All were allied nations at the conclusion of World War II, part of the anti-fascist alliance that defeated Japan, Germany, Italy, and their various allied states in 1945, although China and the USSR soon formed their own communist bloc as the Cold War reignited old rivalries. Incidentally, all the five nations also constitute the majority of the world's nuclear-armed nations; the others are Pakistan, India, Israel, and the Democratic People's Republic of Korea.
The US has used its veto power to shield it and its allies from international scrutiny, including especially Israel. The US has vetoed 82 UNSC resolutions, but the USSR/Russia has actually vetoed more, at 116 resolutions.
"Let's stop posturing - which we both did 2003-2012 to no avail - & get down to implementing JCPOA - which we both actually signed on to," Zarif then pleaded.

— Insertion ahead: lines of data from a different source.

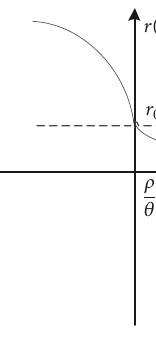
Figure 3: Curve of risk perception of the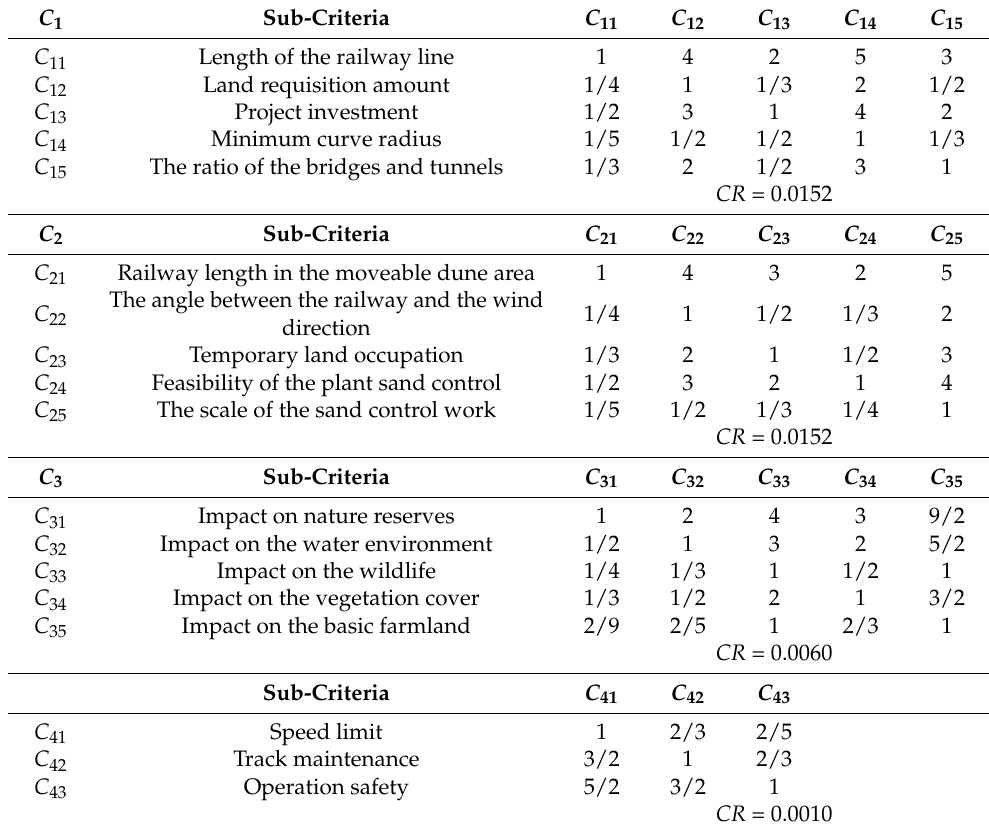
Table 4. The judgment matrix of the second-level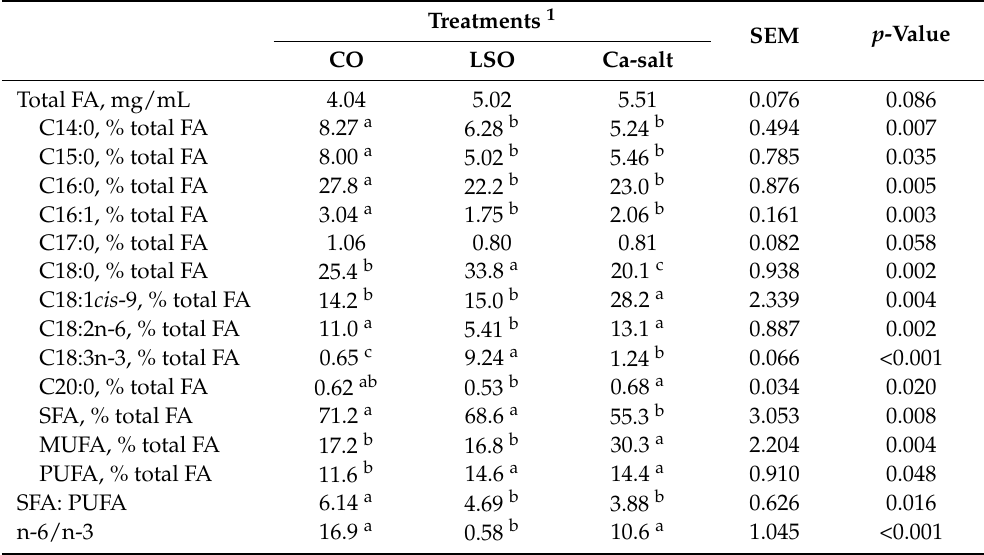
Figure 3. Fold changes in rumen microbes compared to that during rumen incubation with oil sources containing essential fatty acid for 24 h of incubation. Diet with corn oil, C18:2n-6 (●); diet with linseed oil, C18:3n-3 ( ■ ); and diet with Ca-salt, protected C18:2n-6 ( ▲ ). The respective significance levels of dietary treatment, incubation time, dietary treatment × incubation time, and SEM for Methanogenic archaea, rumen ciliates, F. succionogens , R. albus , S. bovis , and R. flavefaciens are p < 0.001, p < 0.001, p < 0.001, and SEM = 0.157; p < 0.001, p = 0.803, p = 0.838, and SEM = 0.283; p < 0.001, p < 0.001, p = 0.014, and SEM = 0.138; p < 0.001, p < 0.001, p < 0.001, and SEM = 0.336; p < 0.001, p < 0.001, p < 0.001, and SEM = 0.263; and p < 0.001, p < 0.001, p < 0.001, and SEM = 0.198. Different symbol at the same time differ (*, p < 0.05; **, p < 0.01). Table 6. Supplementation effects of oil sources containing essential fatty acid on fatty acid profiles of rumen buffer after 24 h of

The five permanent UNSC members, plus Germany, the European Union, and Iran, together formed the JCPOA agreement in 2015. While not a binding treaty, the agreement saw the lowering of international sanctions against Iran in exchange for its accepting of strict limits on the quality and quantity of uranium it could refine, which limited it to certain electrical and medical applications only.
In 2018, then-US President Donald Trump claimed Iran had been violating the deal, which he attacked as a bad deal his predecessor, Barack Obama, had foolishly agreed to. Trump unilaterally withdrew from the deal, returning "maximum pressure" US sanctions against Iran's economy and pressuring other powers to do the same. Few did, as they saw no violations by Iran; however, few effectively resisted Washington's moves, either.
In response, Iran began to reduce its commitments to the deal, increasing the amount of uranium it refined as well as its purity, although both have remained well below that needed to produce a viable nuclear weapon. Zarif has said Tehran is ready to immediately return to the confines of the deal if the US is, but so far US President Joe Biden has been reluctant to make the first move, insisting Iran return to full compliance before he will lower the Trump-era sanctions.
Last month, the EU proposed hosting informal talks between Iran and the five permanent UNSC members, but Tehran ultimately rejected the offer, saying it was clear the US must be the first actor in patching up the deal.
"America must end its illegal and unilateral sanctions and return to its (deal) commitments. This needs neither negotiations nor resolutions," Iranian Foreign Ministry spokesperson Saeed Khatibzadeh said at the time.